In 1784, new Prime Minister William Pitt the younger slashed the tea tax from 119% to 12.5%, making tea suddenly affordable.
American Tea Innovations:
Richard Blechynden invents iced tea in 1904 at the first World’s Fair.
Thomas Sullivan accidentally invents tea bags in 1909.
Varieties of Tea
Most common tea in North America, where iced tea consumption is the highest in the world. Leaves are rolled and allowed to oxidize. Tea is then dried to lock in these characteristics.
Most popular tea in China and Japan, and gaining speed in America. Tea leaves are lightly steamed right after harvest to prevent oxidization. This also preserves the tea’s natural antioxidants, theanine. Leaves are then twisted or rolled and fired.
Origins trace back to Taiwan and South East China. Tea leaves are withered and then briefly oxidized in direct sunlight. Leaves give off a distinct fragrance when they are ready, compared to the scent of fresh apples, peaches or orchids. The leaves are then rolled and fired to halt the oxidization process.
Most minimally processed of all teas. The very delicate leaves are carefully monitored during a gentle drying process. The rarest varieties are made from tea buds plucked the day before they open.
Named after a town in Yunnan Province of Chine. Like wine, this improves with age. Leaves are processed like green tea, then heaped into piles or made into bricks. Heat and moisture combined encourages natural fermentation. When ready, it is only partially fired to stop enzyme activity, but allows the tea to encourage aging.
Ground from fine Japanese green tea leaves. This is the star of the centuries-old traditional tea ceremony. The powder is whisked with water that is slightly cooler than boiling, then consumed immediately.

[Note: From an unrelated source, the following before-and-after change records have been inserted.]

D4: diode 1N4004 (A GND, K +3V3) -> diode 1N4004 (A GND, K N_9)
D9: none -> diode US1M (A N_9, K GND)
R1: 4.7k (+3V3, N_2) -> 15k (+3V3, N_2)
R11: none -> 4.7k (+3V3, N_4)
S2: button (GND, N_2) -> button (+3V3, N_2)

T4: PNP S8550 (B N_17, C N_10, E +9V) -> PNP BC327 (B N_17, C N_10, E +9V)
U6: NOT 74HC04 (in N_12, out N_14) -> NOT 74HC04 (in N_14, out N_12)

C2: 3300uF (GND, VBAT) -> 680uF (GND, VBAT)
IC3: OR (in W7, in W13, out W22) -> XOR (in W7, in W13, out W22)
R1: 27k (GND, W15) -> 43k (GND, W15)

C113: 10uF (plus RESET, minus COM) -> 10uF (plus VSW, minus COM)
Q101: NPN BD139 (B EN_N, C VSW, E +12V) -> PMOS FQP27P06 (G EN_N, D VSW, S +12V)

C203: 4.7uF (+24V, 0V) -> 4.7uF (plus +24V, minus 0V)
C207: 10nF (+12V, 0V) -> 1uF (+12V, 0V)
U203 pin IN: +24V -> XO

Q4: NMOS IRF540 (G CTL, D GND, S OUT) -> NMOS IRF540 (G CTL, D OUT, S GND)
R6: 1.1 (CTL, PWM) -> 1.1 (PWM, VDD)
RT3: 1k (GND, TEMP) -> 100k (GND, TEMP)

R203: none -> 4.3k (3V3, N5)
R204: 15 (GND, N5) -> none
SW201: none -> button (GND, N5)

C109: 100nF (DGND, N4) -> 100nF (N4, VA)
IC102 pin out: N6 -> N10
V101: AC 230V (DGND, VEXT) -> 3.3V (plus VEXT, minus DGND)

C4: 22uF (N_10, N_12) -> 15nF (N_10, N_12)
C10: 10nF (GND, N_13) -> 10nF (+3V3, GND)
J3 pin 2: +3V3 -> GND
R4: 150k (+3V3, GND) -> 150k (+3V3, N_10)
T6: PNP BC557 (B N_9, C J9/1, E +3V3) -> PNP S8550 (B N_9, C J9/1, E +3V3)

Dutch for “Red Bush”. This South African herb contains antioxidants polyphenols and flavonoids. Leaves are oxidized, except with green rooibos. With green rooibos, leaves are steamed lightly at temperatures below 115 degrees. This halts the oxidization process, but keeps the raw state to preserve the natural enzymes. Rooibos is an herbal tea.
Ground leaves of the yerba maté plant, a relative of the holly bush. Contains all three stimulants found in coffee, chocolate and tea, making this a good replacement for coffee. This is the only herbal tea that is naturally caffeinated.
Steeping times and temperatures for the perfect cup of tea.
|White||short of boiling||30-60 seconds||2-3 minutes|
|Green||short of boiling||1-3 minutes||2-4 minutes|
|Black||boiling||3-5 minutes||3-5 minutes|
|Oolong||boiling||3-5 minutes||5-7 minutes|
|Red/Herb||boiling||5-7 minutes||5-7 minutes|
“Part of the joy of being a human being in flesh and blood is experiencing physical sensations. In terms of palate, tea’s an incredibly sensory, sensual way to connect with your own being human.”
— Jesse Jacobs, founder of Samovar Tea
Tea as Meditation
Choose your tea based on the mood you would like to enhance, and set your intention for your meditation. Steep your tea mindfully, with your intention in mind.
Focus on the cup of tea in your hand. Feel the warmth through the cup. Breathe in the aromas. Notice the subtle notes and depth of the fragrance.
Submerse yourself in the sensations of observing the tea. If you find your mind wandering, gently let go of thoughts and bring your focus back to the tea.
Slowly sip the tea, with your intention in mind. Notice the steam drifting against your cheeks and the layers of flavor unfolding and deepening with each sip.
Bask in the peace found at the bottom of your cup.